Building your practice in functional modeling

In previous examples and mini course (such as our introduction to math models for geomatics networks), we kept things simpler than they are in reality.

For example, recall our simple width of the room example that helped us express an error and a residual as follows for the i^{th} measurement in a survey:

    \begin{equation*} e_i = l_i - x \end{equation*}


    \begin{equation*} r_i = l_i - \hat{x} \end{equation*}

These made sense as the difference between the measurements and the actual and estimated parameters, respectively, but toward the end of the same example we went further and clarified that it’s a rare case where we would be able to directly measure the parameter of interest.

To deal with that we represented the mapping from parameter space to measurement space by some nominal function f() and used that write the above equations as follows:

    \begin{equation*} e_i = l_i - f(x) \end{equation*}


    \begin{equation*} r_i = l_i - f(\hat{x}) \end{equation*}

Conceptually this kind of works.

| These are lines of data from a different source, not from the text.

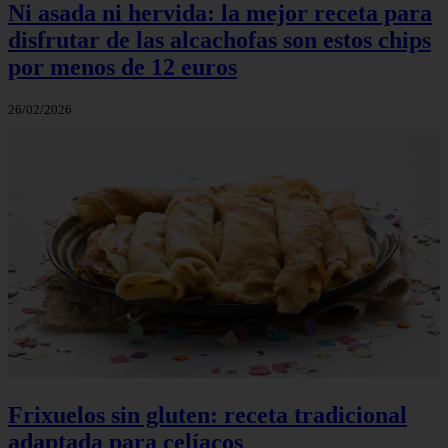
Ni asada ni hervida: la mejor receta para
disfrutar de las alcachofas son estos chips
por menos de 12 euros
26/02/2026
Frixuelos sin gluten: receta tradicional
adaptada para celíacos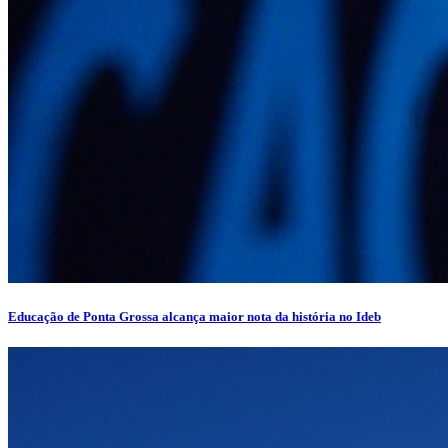
Educação de Ponta Grossa alcança maior nota da história no Ideb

But it’s not enough for our work in geomatics networks.

We need to be able to more rigorously represent the relationship between the parameters of interest and the measurements accessible to us in a survey. This is called functional modeling.

We’re going to represent the relationship between our parameters and our measurements as follows:

    \begin{equation*} \mathbf{F}(\mathbf{x},\mathbf{l}_{true}) = \mathbf{0} \end{equation*}

I want you to deeply understand what functional modeling is all about, and I want you to build a practice in it. That is the subject of this mini course.